Pension Spiking


Karen Tumulty writes in the Washington Post today that most public sector workers get fairly modest pensions:

What makes headlines, however, are the stories of workers who exploit the loopholes….Some public employees end up getting paid more in retirement than they did during their working years, thanks to pension-benefit formulas that encourage practices such as “spiking,” the inflation of salary and overtime payments in the final years before retirement.

“I’ve never understood why public employees themselves haven’t policed these abuses, because it hurts everyone when they come to light,” said Alicia Munnell, the director of Boston College’s Center for Retirement Research.

Last year, New York’s then-Attorney General Andrew Cuomo — now the governor — investigated pension-padding and found cases where government employees who had never worked overtime in the early years of their career clocked more than 1,000 hours of it as their retirement neared. Cuomo said the abuse transcended “occupation, region or job title.”

New York City Mayor Michael Bloomberg in January proposed banning the practice, but only for new employees. Unlike private employers, state and local governments are generally prohibited from changing the retirement benefits that they have already promised current workers.

Anyone who’s serious about pension abuse should focus like a laser on spiking. Unions are wrong to defend it, and if Democratic politicians back them up on it, then they deserve all the public abuse that Republicans are able to hang on them. It’s a bad practice and an indefensible one, and it ought to be an easy bipartisan target.
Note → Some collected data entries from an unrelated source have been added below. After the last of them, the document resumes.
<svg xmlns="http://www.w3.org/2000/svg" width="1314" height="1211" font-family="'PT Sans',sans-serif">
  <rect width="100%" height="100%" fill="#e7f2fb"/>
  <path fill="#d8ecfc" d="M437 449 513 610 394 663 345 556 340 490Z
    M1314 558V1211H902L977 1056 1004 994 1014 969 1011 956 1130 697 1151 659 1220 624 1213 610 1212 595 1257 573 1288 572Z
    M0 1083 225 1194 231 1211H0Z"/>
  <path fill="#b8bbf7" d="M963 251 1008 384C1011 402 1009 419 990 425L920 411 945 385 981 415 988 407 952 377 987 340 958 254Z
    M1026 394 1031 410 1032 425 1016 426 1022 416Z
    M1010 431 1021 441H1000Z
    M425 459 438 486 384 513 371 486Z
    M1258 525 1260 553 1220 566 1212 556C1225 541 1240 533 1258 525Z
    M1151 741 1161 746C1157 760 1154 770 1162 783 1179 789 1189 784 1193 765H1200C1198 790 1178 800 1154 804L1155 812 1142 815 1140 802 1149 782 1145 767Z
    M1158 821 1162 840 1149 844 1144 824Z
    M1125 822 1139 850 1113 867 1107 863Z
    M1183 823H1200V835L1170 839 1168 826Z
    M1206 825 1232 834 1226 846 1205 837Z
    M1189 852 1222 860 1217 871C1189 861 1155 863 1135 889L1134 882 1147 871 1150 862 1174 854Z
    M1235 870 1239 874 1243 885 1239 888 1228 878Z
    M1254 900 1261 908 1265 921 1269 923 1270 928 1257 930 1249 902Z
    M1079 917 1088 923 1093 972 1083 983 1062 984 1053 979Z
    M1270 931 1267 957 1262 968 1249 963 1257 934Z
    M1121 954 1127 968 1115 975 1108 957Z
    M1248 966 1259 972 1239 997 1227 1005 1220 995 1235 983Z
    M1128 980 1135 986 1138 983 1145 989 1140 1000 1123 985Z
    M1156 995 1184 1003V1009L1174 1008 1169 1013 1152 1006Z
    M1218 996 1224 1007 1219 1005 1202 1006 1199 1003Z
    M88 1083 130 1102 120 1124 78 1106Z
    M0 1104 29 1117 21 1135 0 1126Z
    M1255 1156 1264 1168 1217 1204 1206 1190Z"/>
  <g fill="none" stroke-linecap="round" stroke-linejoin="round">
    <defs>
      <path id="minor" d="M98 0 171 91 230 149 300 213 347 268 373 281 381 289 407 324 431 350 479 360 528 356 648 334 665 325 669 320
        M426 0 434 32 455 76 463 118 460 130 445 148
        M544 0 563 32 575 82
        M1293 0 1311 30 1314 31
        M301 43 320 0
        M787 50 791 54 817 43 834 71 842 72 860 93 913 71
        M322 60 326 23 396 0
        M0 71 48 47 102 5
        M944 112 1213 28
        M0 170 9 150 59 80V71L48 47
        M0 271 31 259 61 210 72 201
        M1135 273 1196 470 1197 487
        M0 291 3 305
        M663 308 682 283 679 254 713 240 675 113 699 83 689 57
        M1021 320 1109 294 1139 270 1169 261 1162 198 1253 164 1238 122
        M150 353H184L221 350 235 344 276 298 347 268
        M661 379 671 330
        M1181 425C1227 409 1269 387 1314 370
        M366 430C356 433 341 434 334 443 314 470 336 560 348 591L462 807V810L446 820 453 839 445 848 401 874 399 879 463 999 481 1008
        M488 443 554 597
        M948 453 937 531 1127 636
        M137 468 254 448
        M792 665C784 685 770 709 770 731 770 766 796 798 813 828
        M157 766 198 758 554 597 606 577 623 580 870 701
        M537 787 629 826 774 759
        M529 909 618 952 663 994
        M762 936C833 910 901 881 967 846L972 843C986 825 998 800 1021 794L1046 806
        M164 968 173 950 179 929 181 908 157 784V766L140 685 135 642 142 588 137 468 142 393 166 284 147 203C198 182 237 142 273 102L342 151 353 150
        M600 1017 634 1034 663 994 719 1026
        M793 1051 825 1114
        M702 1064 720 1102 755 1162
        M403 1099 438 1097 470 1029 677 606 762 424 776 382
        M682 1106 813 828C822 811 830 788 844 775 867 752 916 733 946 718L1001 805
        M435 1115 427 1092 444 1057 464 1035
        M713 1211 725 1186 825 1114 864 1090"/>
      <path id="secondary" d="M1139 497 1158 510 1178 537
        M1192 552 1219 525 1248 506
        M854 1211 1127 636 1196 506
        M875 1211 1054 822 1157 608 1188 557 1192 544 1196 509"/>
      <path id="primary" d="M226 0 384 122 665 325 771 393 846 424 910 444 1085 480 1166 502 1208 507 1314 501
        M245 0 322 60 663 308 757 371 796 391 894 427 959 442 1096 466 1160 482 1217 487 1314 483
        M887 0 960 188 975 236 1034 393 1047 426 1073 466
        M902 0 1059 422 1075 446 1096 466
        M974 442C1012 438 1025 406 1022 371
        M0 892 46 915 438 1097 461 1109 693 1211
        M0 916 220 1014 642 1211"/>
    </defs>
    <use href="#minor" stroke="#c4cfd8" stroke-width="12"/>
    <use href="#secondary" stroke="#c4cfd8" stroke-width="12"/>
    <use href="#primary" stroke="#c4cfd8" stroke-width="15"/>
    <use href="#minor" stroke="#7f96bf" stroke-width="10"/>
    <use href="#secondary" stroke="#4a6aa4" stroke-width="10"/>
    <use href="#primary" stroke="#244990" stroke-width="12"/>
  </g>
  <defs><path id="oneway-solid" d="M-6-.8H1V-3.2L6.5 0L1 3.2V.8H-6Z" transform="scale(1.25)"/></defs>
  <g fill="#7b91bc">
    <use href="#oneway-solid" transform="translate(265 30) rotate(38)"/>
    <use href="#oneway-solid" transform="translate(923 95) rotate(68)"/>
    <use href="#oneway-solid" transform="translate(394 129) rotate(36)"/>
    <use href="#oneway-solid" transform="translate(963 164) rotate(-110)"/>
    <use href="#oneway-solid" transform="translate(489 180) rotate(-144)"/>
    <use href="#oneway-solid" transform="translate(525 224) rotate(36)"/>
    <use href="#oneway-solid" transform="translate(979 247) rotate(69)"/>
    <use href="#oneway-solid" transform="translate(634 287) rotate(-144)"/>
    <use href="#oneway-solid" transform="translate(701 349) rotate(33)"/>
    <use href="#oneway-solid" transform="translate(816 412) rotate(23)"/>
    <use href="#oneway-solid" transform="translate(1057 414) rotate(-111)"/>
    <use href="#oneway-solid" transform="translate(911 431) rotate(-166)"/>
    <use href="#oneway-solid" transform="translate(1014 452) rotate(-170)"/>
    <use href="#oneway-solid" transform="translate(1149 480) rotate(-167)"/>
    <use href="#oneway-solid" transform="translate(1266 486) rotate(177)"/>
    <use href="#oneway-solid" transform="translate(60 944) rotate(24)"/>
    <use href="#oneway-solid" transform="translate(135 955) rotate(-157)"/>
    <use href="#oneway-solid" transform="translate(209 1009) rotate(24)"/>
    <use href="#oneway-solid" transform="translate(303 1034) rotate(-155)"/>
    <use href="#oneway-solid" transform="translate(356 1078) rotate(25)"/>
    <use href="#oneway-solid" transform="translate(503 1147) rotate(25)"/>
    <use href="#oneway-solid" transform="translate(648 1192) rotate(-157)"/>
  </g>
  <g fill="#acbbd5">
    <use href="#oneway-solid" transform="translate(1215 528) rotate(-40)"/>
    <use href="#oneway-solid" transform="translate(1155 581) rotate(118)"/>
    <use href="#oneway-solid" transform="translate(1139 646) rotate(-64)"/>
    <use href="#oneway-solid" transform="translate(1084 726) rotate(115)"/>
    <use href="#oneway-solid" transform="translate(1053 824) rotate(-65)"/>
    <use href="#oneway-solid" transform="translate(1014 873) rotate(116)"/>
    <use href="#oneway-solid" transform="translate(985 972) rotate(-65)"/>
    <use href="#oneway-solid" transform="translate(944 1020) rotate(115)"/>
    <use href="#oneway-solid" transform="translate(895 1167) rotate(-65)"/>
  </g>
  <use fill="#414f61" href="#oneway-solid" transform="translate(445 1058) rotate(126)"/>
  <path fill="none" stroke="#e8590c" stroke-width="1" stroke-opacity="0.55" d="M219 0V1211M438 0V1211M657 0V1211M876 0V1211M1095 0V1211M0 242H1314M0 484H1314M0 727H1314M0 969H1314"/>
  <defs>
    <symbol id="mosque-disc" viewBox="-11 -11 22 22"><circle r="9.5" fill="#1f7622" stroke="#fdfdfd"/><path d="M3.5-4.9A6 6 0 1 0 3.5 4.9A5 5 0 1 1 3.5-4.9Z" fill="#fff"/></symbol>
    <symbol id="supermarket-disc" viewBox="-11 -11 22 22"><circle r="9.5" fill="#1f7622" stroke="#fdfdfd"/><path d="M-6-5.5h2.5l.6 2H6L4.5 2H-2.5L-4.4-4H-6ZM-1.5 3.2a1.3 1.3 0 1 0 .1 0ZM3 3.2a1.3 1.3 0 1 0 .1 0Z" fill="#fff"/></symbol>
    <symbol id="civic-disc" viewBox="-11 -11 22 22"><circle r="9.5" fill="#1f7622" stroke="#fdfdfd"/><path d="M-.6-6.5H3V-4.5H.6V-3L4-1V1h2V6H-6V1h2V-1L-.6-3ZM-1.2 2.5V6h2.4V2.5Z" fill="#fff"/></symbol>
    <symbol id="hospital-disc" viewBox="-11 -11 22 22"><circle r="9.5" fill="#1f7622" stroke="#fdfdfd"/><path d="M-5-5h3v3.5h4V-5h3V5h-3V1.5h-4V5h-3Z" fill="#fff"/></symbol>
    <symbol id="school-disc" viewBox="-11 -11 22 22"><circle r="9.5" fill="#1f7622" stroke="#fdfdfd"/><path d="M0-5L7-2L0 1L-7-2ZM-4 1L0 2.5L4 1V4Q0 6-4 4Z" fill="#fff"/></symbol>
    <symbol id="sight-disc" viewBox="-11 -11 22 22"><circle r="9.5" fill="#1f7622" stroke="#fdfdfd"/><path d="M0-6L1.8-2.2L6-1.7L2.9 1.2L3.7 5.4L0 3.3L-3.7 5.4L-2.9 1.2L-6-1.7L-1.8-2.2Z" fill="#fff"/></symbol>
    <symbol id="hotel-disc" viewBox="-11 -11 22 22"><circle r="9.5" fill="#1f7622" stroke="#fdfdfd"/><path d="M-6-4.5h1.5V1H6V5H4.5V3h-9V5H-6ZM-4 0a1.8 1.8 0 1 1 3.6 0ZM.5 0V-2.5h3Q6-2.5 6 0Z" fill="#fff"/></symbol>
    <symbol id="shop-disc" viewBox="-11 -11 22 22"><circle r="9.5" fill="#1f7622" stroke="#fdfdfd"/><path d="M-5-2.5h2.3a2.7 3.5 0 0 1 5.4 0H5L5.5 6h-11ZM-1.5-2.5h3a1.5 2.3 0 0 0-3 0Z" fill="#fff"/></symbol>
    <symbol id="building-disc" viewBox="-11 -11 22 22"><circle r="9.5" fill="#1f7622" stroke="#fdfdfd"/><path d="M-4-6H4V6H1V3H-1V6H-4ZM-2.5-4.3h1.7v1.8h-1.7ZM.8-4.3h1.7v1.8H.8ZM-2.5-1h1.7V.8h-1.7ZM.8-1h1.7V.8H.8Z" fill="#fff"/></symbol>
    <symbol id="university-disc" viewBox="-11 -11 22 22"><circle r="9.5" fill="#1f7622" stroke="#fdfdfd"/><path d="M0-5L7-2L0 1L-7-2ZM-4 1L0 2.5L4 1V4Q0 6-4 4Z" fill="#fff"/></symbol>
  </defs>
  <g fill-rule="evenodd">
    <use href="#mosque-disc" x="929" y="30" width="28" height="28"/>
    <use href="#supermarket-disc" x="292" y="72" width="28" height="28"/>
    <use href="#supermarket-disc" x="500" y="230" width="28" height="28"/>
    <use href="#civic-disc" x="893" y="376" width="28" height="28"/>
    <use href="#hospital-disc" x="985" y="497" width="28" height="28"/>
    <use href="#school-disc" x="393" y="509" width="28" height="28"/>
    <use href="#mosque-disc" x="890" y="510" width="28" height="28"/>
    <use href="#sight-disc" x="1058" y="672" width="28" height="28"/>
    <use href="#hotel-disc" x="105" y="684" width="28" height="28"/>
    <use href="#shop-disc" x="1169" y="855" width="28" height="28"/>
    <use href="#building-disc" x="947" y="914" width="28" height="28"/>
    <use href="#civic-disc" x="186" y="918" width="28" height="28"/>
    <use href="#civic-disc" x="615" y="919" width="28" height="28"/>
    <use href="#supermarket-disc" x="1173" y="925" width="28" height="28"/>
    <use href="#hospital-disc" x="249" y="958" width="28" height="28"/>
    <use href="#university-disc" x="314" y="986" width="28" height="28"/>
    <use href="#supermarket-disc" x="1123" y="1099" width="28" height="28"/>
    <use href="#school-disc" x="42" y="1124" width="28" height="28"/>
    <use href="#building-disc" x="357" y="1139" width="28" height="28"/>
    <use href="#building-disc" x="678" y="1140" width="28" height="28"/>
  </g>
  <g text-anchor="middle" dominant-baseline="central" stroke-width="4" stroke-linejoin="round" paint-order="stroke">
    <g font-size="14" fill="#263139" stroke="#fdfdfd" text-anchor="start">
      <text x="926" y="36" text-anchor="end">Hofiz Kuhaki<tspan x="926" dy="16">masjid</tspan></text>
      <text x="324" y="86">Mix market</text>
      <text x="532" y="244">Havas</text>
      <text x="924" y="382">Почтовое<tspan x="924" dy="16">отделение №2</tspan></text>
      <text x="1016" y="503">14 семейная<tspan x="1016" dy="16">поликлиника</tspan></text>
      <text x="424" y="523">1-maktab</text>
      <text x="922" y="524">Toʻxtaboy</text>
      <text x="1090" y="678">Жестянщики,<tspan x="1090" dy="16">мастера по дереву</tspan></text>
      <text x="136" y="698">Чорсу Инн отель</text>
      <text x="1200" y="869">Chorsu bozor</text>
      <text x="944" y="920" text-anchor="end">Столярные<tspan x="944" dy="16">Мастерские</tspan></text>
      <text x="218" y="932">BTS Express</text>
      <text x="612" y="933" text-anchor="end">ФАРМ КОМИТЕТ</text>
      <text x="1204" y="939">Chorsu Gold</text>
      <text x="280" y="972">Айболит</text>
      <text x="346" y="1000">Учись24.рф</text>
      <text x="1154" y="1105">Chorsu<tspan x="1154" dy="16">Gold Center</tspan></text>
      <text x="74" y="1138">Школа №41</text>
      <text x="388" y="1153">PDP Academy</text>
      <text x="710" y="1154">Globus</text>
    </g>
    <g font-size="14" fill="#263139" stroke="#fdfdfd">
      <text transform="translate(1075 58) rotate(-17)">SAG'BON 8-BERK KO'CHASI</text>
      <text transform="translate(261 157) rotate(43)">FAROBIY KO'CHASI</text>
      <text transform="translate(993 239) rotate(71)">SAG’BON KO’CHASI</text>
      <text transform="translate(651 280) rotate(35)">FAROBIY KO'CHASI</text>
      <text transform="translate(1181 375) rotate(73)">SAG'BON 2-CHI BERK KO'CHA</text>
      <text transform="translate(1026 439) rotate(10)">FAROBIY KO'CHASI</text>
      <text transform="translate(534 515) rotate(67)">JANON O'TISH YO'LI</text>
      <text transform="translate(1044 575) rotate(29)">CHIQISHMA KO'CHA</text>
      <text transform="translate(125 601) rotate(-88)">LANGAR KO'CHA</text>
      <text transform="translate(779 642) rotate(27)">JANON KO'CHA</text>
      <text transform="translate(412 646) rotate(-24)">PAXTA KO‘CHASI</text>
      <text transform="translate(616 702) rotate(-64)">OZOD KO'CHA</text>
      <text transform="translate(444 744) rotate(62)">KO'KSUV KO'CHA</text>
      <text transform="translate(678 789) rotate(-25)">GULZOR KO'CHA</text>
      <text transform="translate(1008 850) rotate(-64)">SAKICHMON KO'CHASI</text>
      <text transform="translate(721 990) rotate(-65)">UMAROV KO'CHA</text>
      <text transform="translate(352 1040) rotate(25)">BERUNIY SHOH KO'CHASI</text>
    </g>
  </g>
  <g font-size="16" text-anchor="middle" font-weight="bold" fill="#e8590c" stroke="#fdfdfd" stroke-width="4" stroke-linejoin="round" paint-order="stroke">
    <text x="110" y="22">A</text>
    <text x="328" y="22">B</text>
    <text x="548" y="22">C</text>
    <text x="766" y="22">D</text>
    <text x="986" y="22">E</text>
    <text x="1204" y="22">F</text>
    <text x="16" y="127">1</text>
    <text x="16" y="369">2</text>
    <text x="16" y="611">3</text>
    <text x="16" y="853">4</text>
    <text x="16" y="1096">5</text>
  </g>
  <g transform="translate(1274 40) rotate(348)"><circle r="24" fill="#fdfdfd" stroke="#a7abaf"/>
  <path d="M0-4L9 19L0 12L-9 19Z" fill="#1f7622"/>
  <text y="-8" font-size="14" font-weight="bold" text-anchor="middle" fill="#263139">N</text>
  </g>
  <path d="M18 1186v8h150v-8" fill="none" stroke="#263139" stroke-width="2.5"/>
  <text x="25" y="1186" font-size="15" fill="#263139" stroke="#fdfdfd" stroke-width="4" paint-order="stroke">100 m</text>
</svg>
But I’m curious about the fact that “state and local governments are generally prohibited from changing the retirement benefits that they have already promised current workers.” It certainly makes sense that basic benefit levels can’t be changed once they’ve been agreed to and workers are counting on them, but can it really be the case that even something like spiking can’t be changed when contracts are up for renegotiation? Or at least limited? Is this due to state law, or is it something mandated by the courts? I’ll try to check into this.

In any case, surely states and local governments can crack down on this if they want to by simply not approving overtime for workers who are close to retirement? Or approving it only in limited amounts and with the approval of someone fairly high up the food chain? I’m not sure what would stop them from doing this. It’s a collective action problem, to be sure, but not an impossible one to address.